As a metaphor, I can listen to my own music so long as it doesn't bother my neighbors, but as a musician, I also sell my music to people and perform for those who will listen. I am an independent musician, and don't work too hard to convince people to listen to me who seem uninterested.  My music is an art. It is a reflection of who I am. It energizes me, it gives me an expression for my inner ideals. In many ways, when I play music, I am communing with God, or The Great Spirit, or the Universe, or whatever that thing is that is greater than I am.

As a metaphor, there is a world of music that is for profit. There are people who take anxious young artists, and mold them into their view of someone who can reap a profit for their company.

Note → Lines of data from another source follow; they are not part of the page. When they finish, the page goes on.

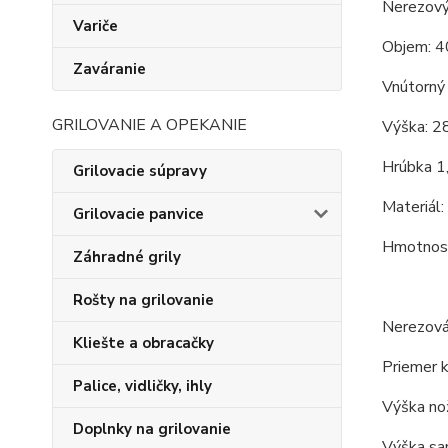
Nerezový
Variče
Objem: 4
Zaváranie
Vnútorný 
GRILOVANIE A OPEKANIE
Výška: 2
Hrúbka 1
Grilovacie súpravy
Materiál:
Grilovacie panvice
Hmotnosť
Záhradné grily
Rošty na grilovanie
Nerezová
Kliešte a obracačky
Priemer k
Palice, vidličky, ihly
Výška nož
Doplnky na grilovanie
Výška sam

They record these musicians and push their music out into the world through a variety of media - background for movies and TV, radio, advertising. Many of these musicians are used up and spat out by a cold industry. Some, like George Clinton, aren't even allowed to play the songs they wrote, because they have been prostituted to such an extreme by record executives and lawyers who are motivated only by greed. Many of these artists feel downtrodden. We hear every year around hundreds who have given into drug and alcohol abuse to try to replace the spirit that has been taken by the profiteers. These profiteers play their music even when the neighbors ask them to turn it down. Sort of like when the FBI blasted loud music into the compound of the Branch Davidians in Waco Texas as a form of torture to try to force them out.

Ultimately, I guess it comes down to greed and the desire to have control over the weak.